Human pose images with coordinates

+===+

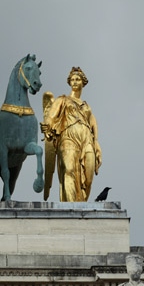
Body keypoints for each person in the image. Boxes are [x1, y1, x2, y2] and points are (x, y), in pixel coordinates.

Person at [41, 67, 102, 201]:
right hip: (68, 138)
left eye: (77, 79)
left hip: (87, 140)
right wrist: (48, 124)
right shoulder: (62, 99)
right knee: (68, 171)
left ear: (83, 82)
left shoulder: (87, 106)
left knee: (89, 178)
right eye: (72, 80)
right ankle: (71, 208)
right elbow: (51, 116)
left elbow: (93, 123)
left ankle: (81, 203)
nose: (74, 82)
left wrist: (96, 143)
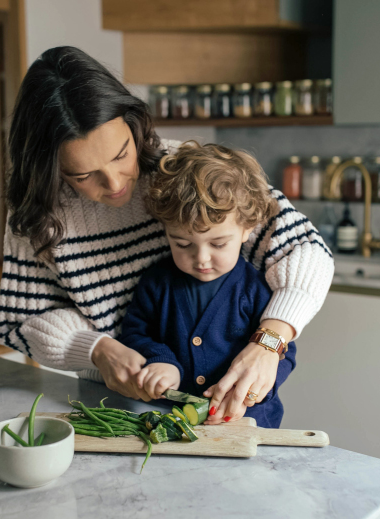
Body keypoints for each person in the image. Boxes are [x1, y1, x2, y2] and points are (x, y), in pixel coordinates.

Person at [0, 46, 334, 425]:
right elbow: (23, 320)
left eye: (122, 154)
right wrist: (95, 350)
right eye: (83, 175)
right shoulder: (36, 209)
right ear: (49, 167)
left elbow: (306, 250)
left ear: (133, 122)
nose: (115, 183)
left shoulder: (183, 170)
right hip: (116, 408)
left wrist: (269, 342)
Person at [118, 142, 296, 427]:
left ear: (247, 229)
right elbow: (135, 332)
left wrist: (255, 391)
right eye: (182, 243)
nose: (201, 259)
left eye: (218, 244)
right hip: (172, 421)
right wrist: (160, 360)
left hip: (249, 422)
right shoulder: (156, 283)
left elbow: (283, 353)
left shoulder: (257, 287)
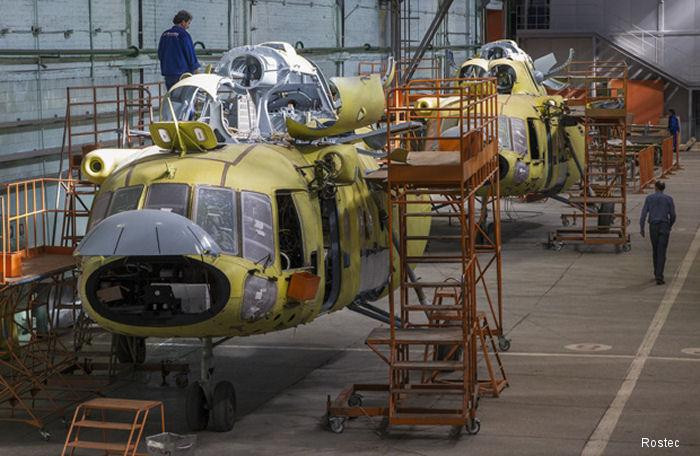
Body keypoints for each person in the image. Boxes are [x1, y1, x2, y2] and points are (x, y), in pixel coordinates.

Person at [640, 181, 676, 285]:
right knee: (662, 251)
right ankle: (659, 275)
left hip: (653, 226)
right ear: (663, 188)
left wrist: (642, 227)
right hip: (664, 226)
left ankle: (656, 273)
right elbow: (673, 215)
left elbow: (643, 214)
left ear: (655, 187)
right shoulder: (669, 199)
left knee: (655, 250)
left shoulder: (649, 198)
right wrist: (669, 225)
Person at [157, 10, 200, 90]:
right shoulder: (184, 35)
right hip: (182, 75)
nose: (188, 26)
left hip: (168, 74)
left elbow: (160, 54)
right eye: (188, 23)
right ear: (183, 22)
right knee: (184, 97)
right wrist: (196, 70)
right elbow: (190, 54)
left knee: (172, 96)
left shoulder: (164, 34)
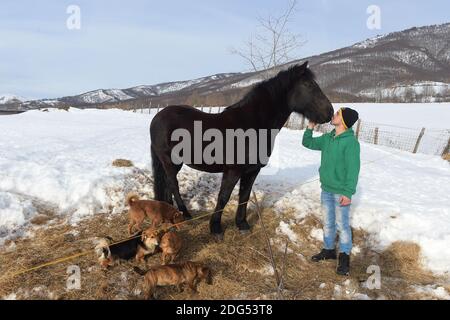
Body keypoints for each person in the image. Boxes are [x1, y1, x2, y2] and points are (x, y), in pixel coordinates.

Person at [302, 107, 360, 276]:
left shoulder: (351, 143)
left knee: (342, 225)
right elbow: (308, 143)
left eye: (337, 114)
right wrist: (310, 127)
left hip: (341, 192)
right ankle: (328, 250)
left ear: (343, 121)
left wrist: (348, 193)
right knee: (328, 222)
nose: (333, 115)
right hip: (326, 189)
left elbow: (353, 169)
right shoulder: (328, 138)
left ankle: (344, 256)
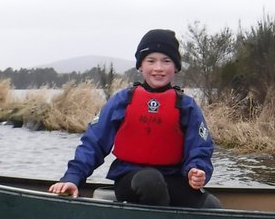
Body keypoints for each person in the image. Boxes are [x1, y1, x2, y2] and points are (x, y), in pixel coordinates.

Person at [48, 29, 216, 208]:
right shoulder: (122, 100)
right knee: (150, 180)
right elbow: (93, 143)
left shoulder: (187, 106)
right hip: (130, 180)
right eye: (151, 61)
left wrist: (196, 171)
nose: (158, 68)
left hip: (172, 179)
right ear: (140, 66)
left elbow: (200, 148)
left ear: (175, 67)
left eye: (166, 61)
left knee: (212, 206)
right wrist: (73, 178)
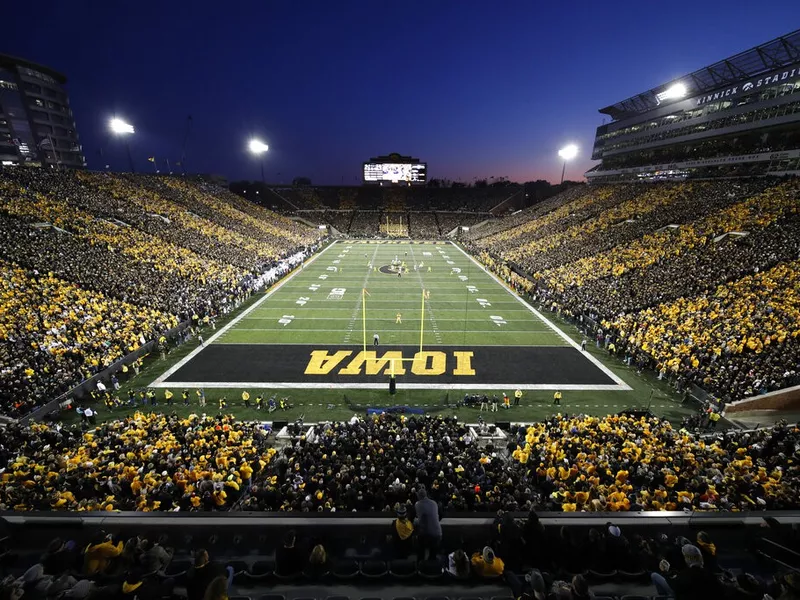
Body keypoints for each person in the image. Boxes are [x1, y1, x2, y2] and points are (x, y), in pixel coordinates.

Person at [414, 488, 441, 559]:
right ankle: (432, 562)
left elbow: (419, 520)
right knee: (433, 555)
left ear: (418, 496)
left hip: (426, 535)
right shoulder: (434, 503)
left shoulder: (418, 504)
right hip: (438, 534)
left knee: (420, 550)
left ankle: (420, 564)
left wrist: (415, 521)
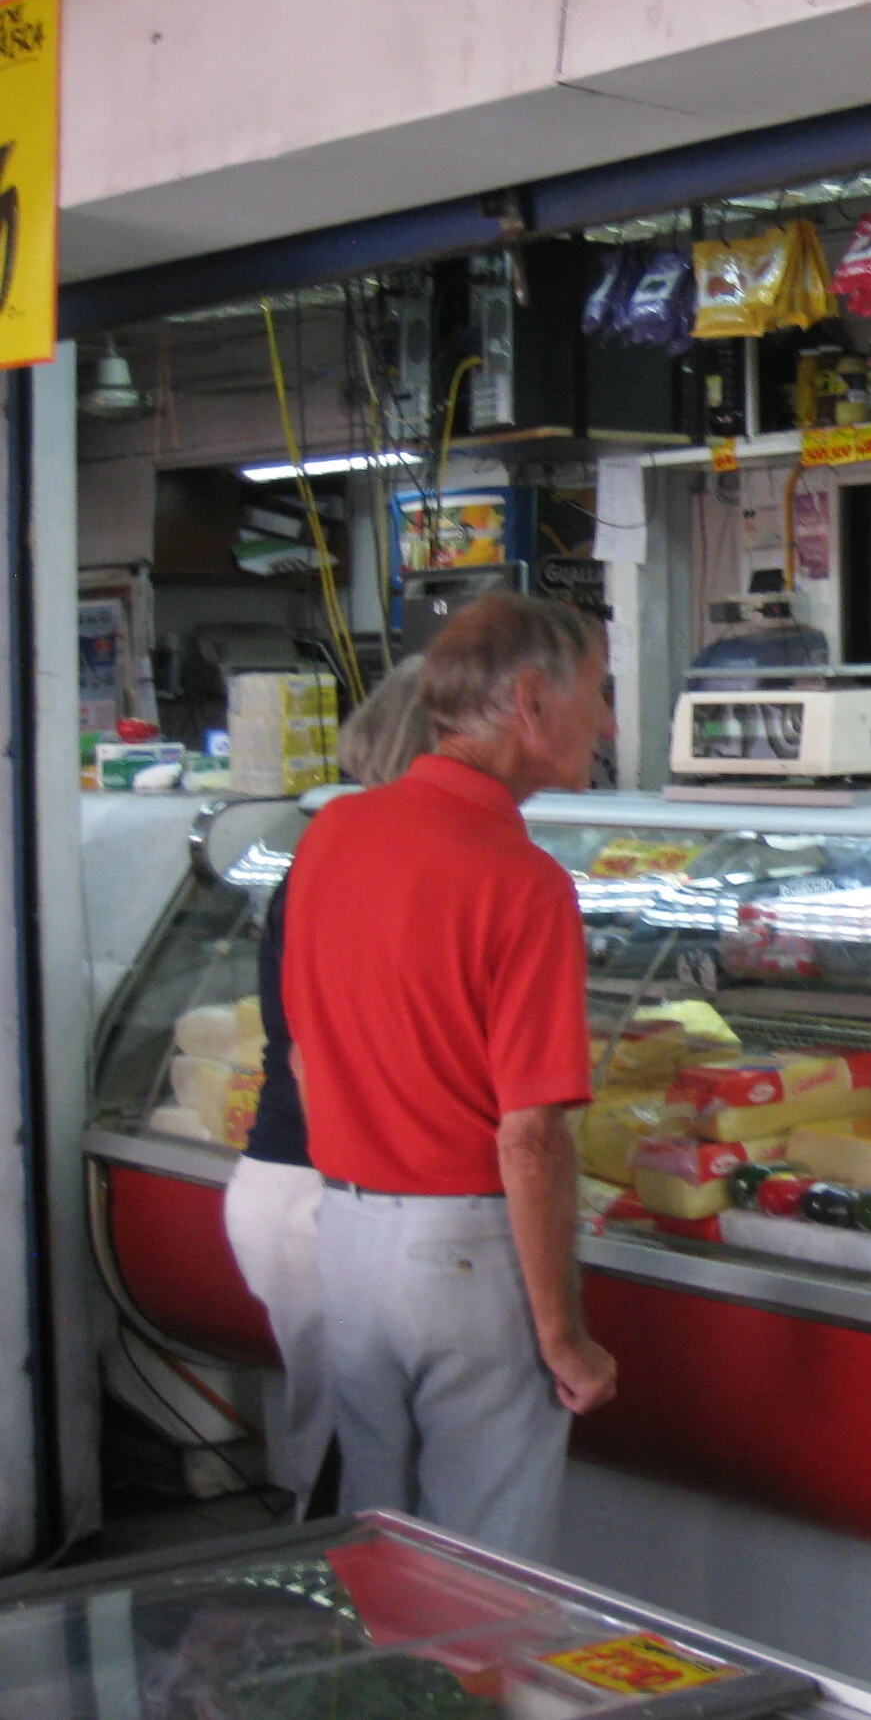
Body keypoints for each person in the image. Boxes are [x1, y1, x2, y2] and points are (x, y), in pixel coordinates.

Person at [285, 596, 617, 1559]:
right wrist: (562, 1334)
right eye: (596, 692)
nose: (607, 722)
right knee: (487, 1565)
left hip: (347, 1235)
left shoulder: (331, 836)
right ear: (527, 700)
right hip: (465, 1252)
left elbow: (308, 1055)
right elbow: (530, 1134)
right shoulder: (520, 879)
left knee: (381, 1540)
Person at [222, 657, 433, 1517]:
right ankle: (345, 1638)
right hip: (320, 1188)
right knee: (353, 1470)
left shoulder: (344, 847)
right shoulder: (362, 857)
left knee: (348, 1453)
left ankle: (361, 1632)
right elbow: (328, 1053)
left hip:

+===+

**Your objective**
Write out each entry word for word, images excluded.

**Final answer**
Body keypoints for each person in the image. Boxes are [x1, y1, x2, y2] and points are (x, y), in pixel coordinates.

Person at [41, 67, 102, 201]:
right hip: (68, 138)
left eye: (77, 79)
left hip: (87, 140)
right wrist: (48, 124)
right shoulder: (62, 99)
right knee: (68, 171)
left ear: (83, 82)
left shoulder: (87, 106)
left knee: (89, 178)
right eye: (72, 80)
right ankle: (71, 208)
right elbow: (51, 116)
left elbow: (93, 123)
left ankle: (81, 203)
nose: (74, 82)
left wrist: (96, 143)
Body keypoints for each person in the image. Boxes are [x1, y1, x2, y2] and points are (x, y), in pixel coordinates.

Person at [0, 46, 334, 425]:
right elbow: (23, 320)
left eye: (122, 154)
right wrist: (95, 350)
right eye: (83, 175)
right shoulder: (36, 209)
right ear: (49, 167)
left elbow: (306, 250)
left ear: (133, 122)
nose: (115, 183)
left shoulder: (183, 170)
right hip: (116, 408)
left wrist: (269, 342)
Person at [118, 142, 296, 427]:
left ear: (247, 229)
right elbow: (135, 332)
left wrist: (255, 391)
right eye: (182, 243)
nose: (201, 259)
left eye: (218, 244)
right hip: (172, 421)
right wrist: (160, 360)
left hip: (249, 422)
right shoulder: (156, 283)
left elbow: (283, 353)
left shoulder: (257, 287)
Body keypoints for each person in the image. Boxes are [x1, y1, x2, y2] and points are (x, y), in pixel coordinates.

Person at [640, 181, 676, 285]:
right knee: (662, 251)
right ankle: (659, 275)
left hip: (653, 226)
right ear: (663, 188)
left wrist: (642, 227)
right hip: (664, 226)
left ankle: (656, 273)
right elbow: (673, 215)
left elbow: (643, 214)
left ear: (655, 187)
right shoulder: (669, 199)
left knee: (655, 250)
left shoulder: (649, 198)
right wrist: (669, 225)
Person at [157, 10, 200, 90]:
right shoulder: (184, 35)
right hip: (182, 75)
nose: (188, 26)
left hip: (168, 74)
left elbow: (160, 54)
right eye: (188, 23)
right ear: (183, 22)
right knee: (184, 97)
right wrist: (196, 70)
right elbow: (190, 54)
left knee: (172, 96)
left shoulder: (164, 34)
Body keypoints for each person in the image. Boxes are [x1, y1, x2, y2] and points are (x, y), in pixel coordinates.

Person at [302, 107, 360, 276]:
left shoulder: (351, 143)
left knee: (342, 225)
right elbow: (308, 143)
left eye: (337, 114)
right wrist: (310, 127)
left hip: (341, 192)
right ankle: (328, 250)
left ear: (343, 121)
left wrist: (348, 193)
right knee: (328, 222)
nose: (333, 115)
right hip: (326, 189)
left elbow: (353, 169)
right shoulder: (328, 138)
left ankle: (344, 256)
Body keypoints for each person in the image. Boxes are [x1, y1, x2, y2] and points are (x, y), in pixel coordinates.

Person at [48, 29, 216, 208]:
right shoulder: (122, 100)
right knee: (150, 180)
right elbow: (93, 143)
left shoulder: (187, 106)
right hip: (130, 180)
right eye: (151, 61)
left wrist: (196, 171)
nose: (158, 68)
left hip: (172, 179)
right ear: (140, 66)
left elbow: (200, 148)
left ear: (175, 67)
left eye: (166, 61)
left knee: (212, 206)
right wrist: (73, 178)
Body keypoints for each person in the image. Boxes are [x1, y1, x2, y2] and points are (x, y), in pixel coordinates.

Person at [414, 488, 441, 559]:
right ankle: (432, 562)
left elbow: (419, 520)
right knee: (433, 555)
left ear: (418, 496)
left hip: (426, 535)
right shoulder: (434, 503)
left shoulder: (418, 504)
right hip: (438, 534)
left knee: (420, 550)
left ankle: (420, 564)
left wrist: (415, 521)
Body keypoints for each person in the image. Boxes are [x1, y1, x2, y2] and points are (x, y), in pixel coordinates.

Person at [285, 596, 617, 1559]:
right wrist: (562, 1334)
right eye: (596, 692)
nose: (607, 722)
right knee: (487, 1565)
left hip: (347, 1235)
left shoulder: (331, 836)
right ear: (527, 700)
right hip: (465, 1252)
left elbow: (308, 1055)
right elbow: (530, 1134)
right shoulder: (520, 879)
left knee: (381, 1540)
Person at [222, 657, 433, 1517]:
right ankle: (345, 1638)
right hip: (320, 1188)
right knee: (353, 1470)
left shoulder: (344, 847)
right shoulder: (362, 857)
left knee: (348, 1453)
left ankle: (361, 1632)
right elbow: (328, 1053)
left hip:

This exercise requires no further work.